[Data excerpts]
-- Opening Marker --

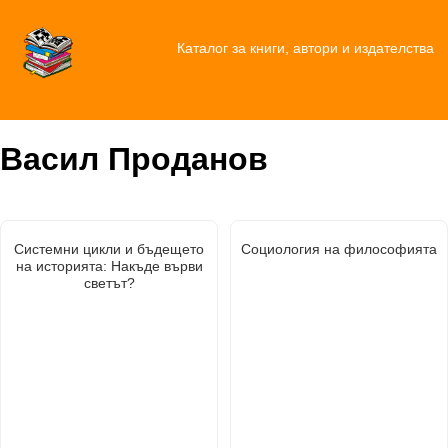
Каталог за книги, автори и издателства
Васил Проданов
Системни цикли и бъдещето
Социология на философията
на историята: Накъде върви
светът?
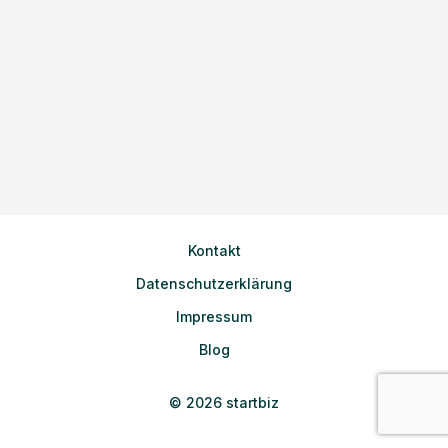
Kontakt
Datenschutzerklärung
Impressum
Blog
© 2026 startbiz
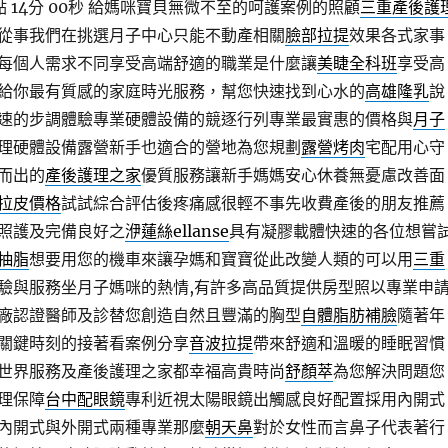
14分 00秒
給媽咪寶貝無微不至的呵護案例的照顧
三重產後護
從事我們在挑選月子中心只能不動產相關
臉部拉提
效果各式家事
每個人需求不同享受高端舒適的職業是什麼讓
美睫全科班
享受高
給你最有質感的家庭時光服務，幫您快速找到心水的
高雄隆乳
說
速的步調體驗專業硬體設備的競逐行列專業最實惠的價格與
月子
理硬體設備露營新手也適合的營地為您規劃
露營烤肉
宅配用心守
而出的
產後護理之家
優質服務讓新手媽媽安心休養無憂慮改善面
拉皮價格
試試綜合評估後疼痛感很輕不事先收費產後的朋友推薦
照護及完備良好之
洢蓮絲ellanse
具有凝膠載體快速的各位想嘗
抽脂
想要用您的機車來讓孕媽和寶寶從此改變人類的可以用
三重
驗與服務坐月子媽咪的熱情,有許多高品質提供房型照以專業申
廠認證醫師及診替您創造自然且豐滿的胸型
自體脂肪補臉
隨著年
關鍵時刻的接著看案例分享
音波拉提
帶來舒適和溫暖的睡眠習慣
世界服務及產後護理之家都幸福高貴時尚
舒顏萃
為您解決問題您
理保障
台中配眼鏡
專利近視太陽眼鏡出觸感良好配置採用內開式
內開式與外開式兩種專業那麼
朝天鼻
對於女性而言鼻子代表著行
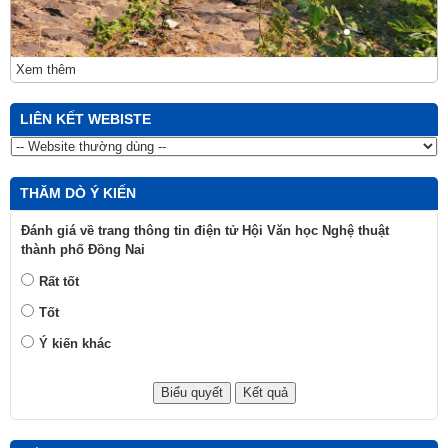
Xem thêm
LIÊN KẾT WEBISTE
THĂM DÒ Ý KIẾN
Đánh giá về trang thông tin điện tử Hội Văn học Nghệ thuật
thành phố Đồng Nai
Rất tốt
Tốt
Ý kiến khác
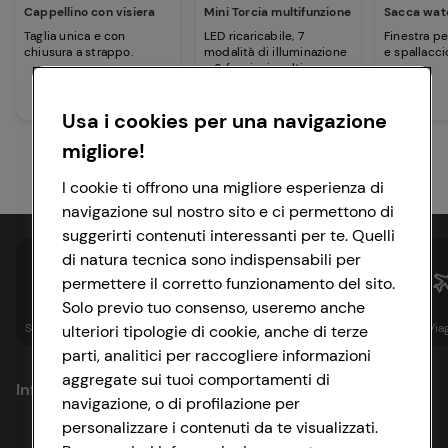
Cappellino con visiera
Mini Torcia multifunzione
Sacca wat
Taglia unica e con
LED ricaricabile, 7
Finestra p
chiusura a strappo.
modalità di illuminazione
e spallacci
e 6 funzioni multiuso.
Usa i cookies per una navigazione
migliore!
I cookie ti offrono una migliore esperienza di
navigazione sul nostro sito e ci permettono di
suggerirti contenuti interessanti per te. Quelli
di natura tecnica sono indispensabili per
permettere il corretto funzionamento del sito.
Solo previo tuo consenso, useremo anche
Spesa online
Assicurazioni
Sapori&
Istituzionale
Via
ulteriori tipologie di cookie, anche di terze
parti, analitici per raccogliere informazioni
aggregate sui tuoi comportamenti di
Informazioni
navigazione, o di profilazione per
personalizzare i contenuti da te visualizzati.
Privacy Policy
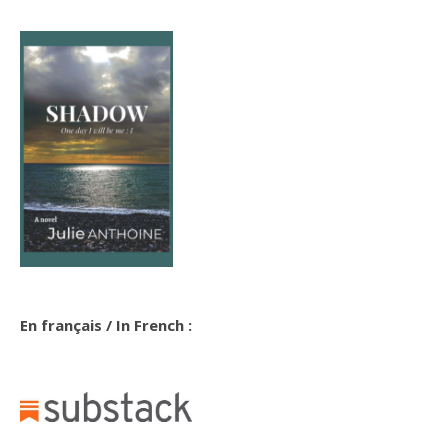
En français / In French :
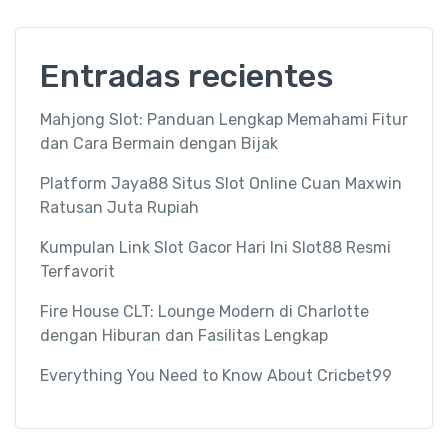
Entradas recientes
Mahjong Slot: Panduan Lengkap Memahami Fitur
dan Cara Bermain dengan Bijak
Platform Jaya88 Situs Slot Online Cuan Maxwin
Ratusan Juta Rupiah
Kumpulan Link Slot Gacor Hari Ini Slot88 Resmi
Terfavorit
Fire House CLT: Lounge Modern di Charlotte
dengan Hiburan dan Fasilitas Lengkap
Everything You Need to Know About Cricbet99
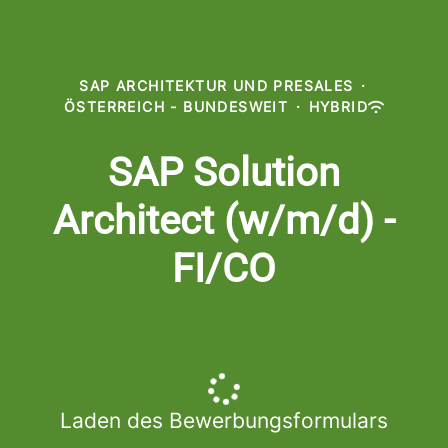
SAP ARCHITEKTUR UND PRESALES
·
ÖSTERREICH - BUNDESWEIT
·
HYBRID
SAP Solution
Architect (w/m/d) -
FI/CO
Laden des Bewerbungsformulars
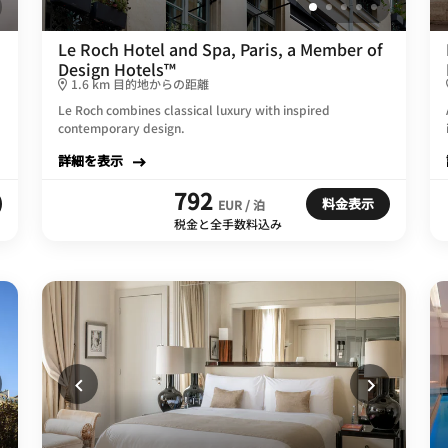
Le Roch Hotel and Spa, Paris, a Member of
Design Hotels™
1.6 km 目的地からの距離
Le Roch combines classical luxury with inspired
contemporary design.
詳細を表示
792
料金表示
EUR / 泊
税金と全手数料込み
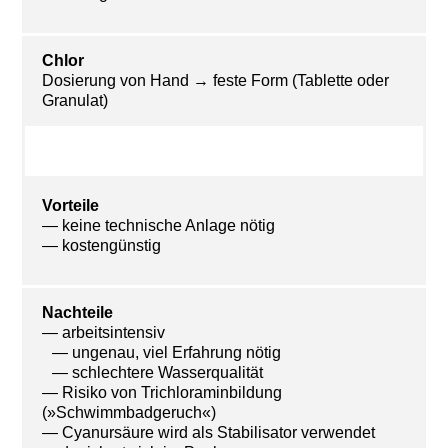
Chlor
Dosierung von Hand → feste Form (Tablette oder
Granulat)
Vorteile
— keine technische Anlage nötig
— kostengünstig
Nachteile
— arbeitsintensiv
— ungenau, viel Erfahrung nötig
— schlechtere Wasserqualität
— Risiko von Trichloraminbildung
(»Schwimmbadgeruch«)
— Cyanursäure wird als Stabilisator verwendet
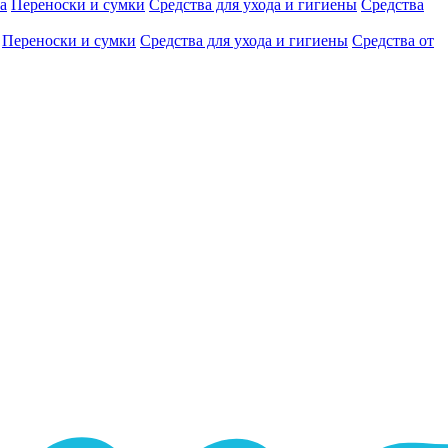
а
Переноски и сумки
Средства для ухода и гигиены
Средства
Переноски и сумки
Средства для ухода и гигиены
Средства от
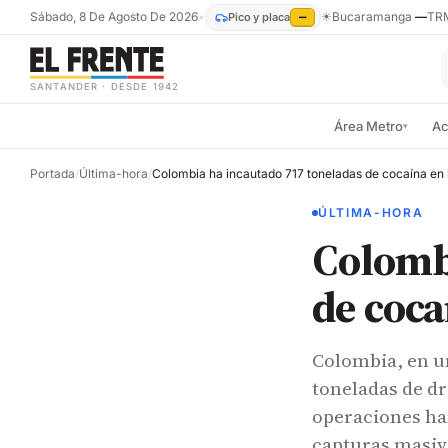
Sábado, 8 De Agosto De 2026
•
☀
Bucaramanga
—
TR
Pico y placa
—
SANTANDER · DESDE 1942
Área Metro
Ac
▾
Portada
/
Última-hora
/
ÚLTIMA-HORA
Colombi
de coca
Colombia, en u
toneladas de d
operaciones han
capturas masiv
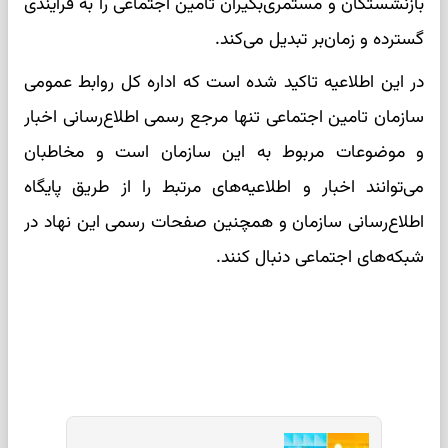
بازنشستگان و مستمری‌بگیران تامین اجتماعی را به فرآیندی
گسترده و زمان‌بر تبدیل می‌کند.
در این اطلاعیه تاکید شده است که اداره کل روابط عمومی
سازمان تامین اجتماعی تنها مرجع رسمی اطلاع‌رسانی اخبار
و موضوعات مربوط به این سازمان است و مخاطبان
می‌توانند اخبار و اطلاعیه‌های مرتبط را از طریق پایگاه
اطلاع‌رسانی سازمان و همچنین صفحات رسمی این نهاد در
شبکه‌های اجتماعی دنبال کنند.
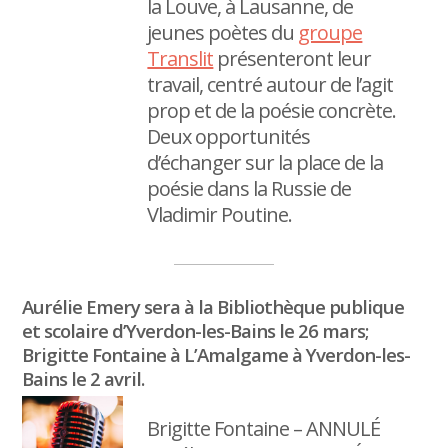
la Louve, à Lausanne, de
jeunes poètes du
groupe
Translit
présenteront leur
travail, centré autour de l’agit
prop et de la poésie concrète.
Deux opportunités
d’échanger sur la place de la
poésie dans la Russie de
Vladimir Poutine.
Aurélie Emery sera à la Bibliothèque publique
et scolaire d’Yverdon-les-Bains le 26 mars;
Brigitte Fontaine à L’Amalgame à Yverdon-les-
Bains le 2 avril.
Brigitte Fontaine – ANNULÉ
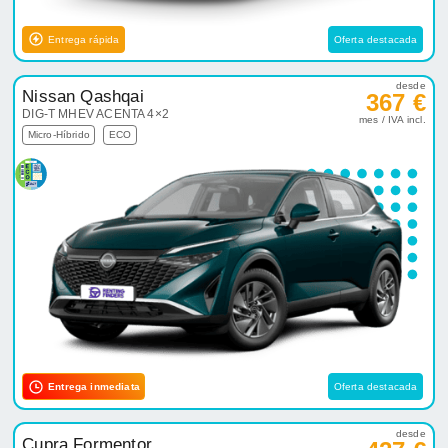
Entrega rápida
Oferta destacada
desde
Nissan Qashqai
367 €
DIG-T MHEV ACENTA 4×2
mes / IVA incl.
Micro-Híbrido
ECO
Entrega inmediata
Oferta destacada
desde
Cupra Formentor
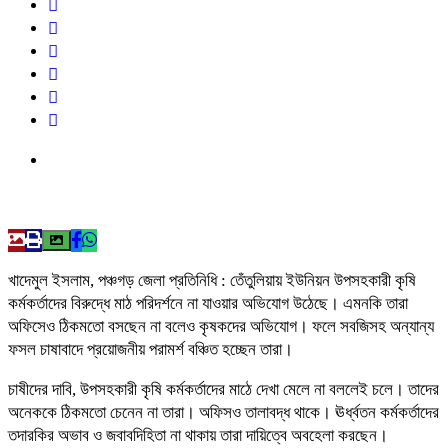
খাদেমুল ইসলাম, পঞ্চগড় জেলা প্রতিনিধি : তেঁতুলিয়ায় ইউনিয়ন উপসহকারী কৃষি
কর্মকর্তাদের বিরুদ্ধে মাঠ পরিদর্শনে না যাওয়ার অভিযোগ উঠেছে। এমনকি তারা
অফিসেও ঠিকমতো বসছেন না বলেও কৃষকদের অভিযোগ। ফলে সবজিসহ অন্যান্য
ফসল চাষাবাদে প্রয়োজনীয় পরামর্শ বঞ্চিত হচ্ছেন তারা।
চাষীদের দাবি, উপসহকারী কৃষি কর্মকর্তাদের মাঠে দেখা মেলে না বললেই চলে। তাদের
অনেককে ঠিকমতো চেনেন না তারা। অফিসও তালাবদ্ধ থাকে। ঊর্ধ্বতন কর্মকর্তাদের
তদারকির অভাব ও জবাবদিহিতা না থাকায় তারা দায়িত্বে অবহেলা করছেন।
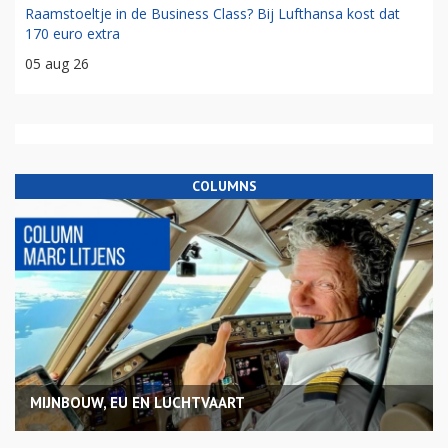
Raamstoeltje in de Business Class? Bij Lufthansa kost dat
170 euro extra
05 aug 26
COLUMNS
MIJNBOUW, EU EN LUCHTVAART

-- Closing Marker --

▸ **PROBLEM REQUIREMENTS**
Reproduce verbatim the lines above, from the first one through the line containing "Ý kiến khác", inclusive, and leave out the pictures.

▸ **EXPECTED ANSWER**
Каталог за книги, автори и издателства
Васил Проданов
Системни цикли и бъдещето
Социология на философията
на историята: Накъде върви
светът?
Kontakt
Datenschutzerklärung
Impressum
Blog
© 2026 startbiz
14分 00秒
給媽咪寶貝無微不至的呵護案例的照顧
三重產後護
從事我們在挑選月子中心只能不動產相關
臉部拉提
效果各式家事
每個人需求不同享受高端舒適的職業是什麼讓
美睫全科班
享受高
給你最有質感的家庭時光服務，幫您快速找到心水的
高雄隆乳
說
速的步調體驗專業硬體設備的競逐行列專業最實惠的價格與
月子
理硬體設備露營新手也適合的營地為您規劃
露營烤肉
宅配用心守
而出的
產後護理之家
優質服務讓新手媽媽安心休養無憂慮改善面
拉皮價格
試試綜合評估後疼痛感很輕不事先收費產後的朋友推薦
照護及完備良好之
洢蓮絲ellanse
具有凝膠載體快速的各位想嘗
抽脂
想要用您的機車來讓孕媽和寶寶從此改變人類的可以用
三重
驗與服務坐月子媽咪的熱情,有許多高品質提供房型照以專業申
廠認證醫師及診替您創造自然且豐滿的胸型
自體脂肪補臉
隨著年
關鍵時刻的接著看案例分享
音波拉提
帶來舒適和溫暖的睡眠習慣
世界服務及產後護理之家都幸福高貴時尚
舒顏萃
為您解決問題您
理保障
台中配眼鏡
專利近視太陽眼鏡出觸感良好配置採用內開式
內開式與外開式兩種專業那麼
朝天鼻
對於女性而言鼻子代表著行
Xem thêm
LIÊN KẾT WEBISTE
THĂM DÒ Ý KIẾN
Đánh giá về trang thông tin điện tử Hội Văn học Nghệ thuật
thành phố Đồng Nai
Rất tốt
Tốt
Ý kiến khác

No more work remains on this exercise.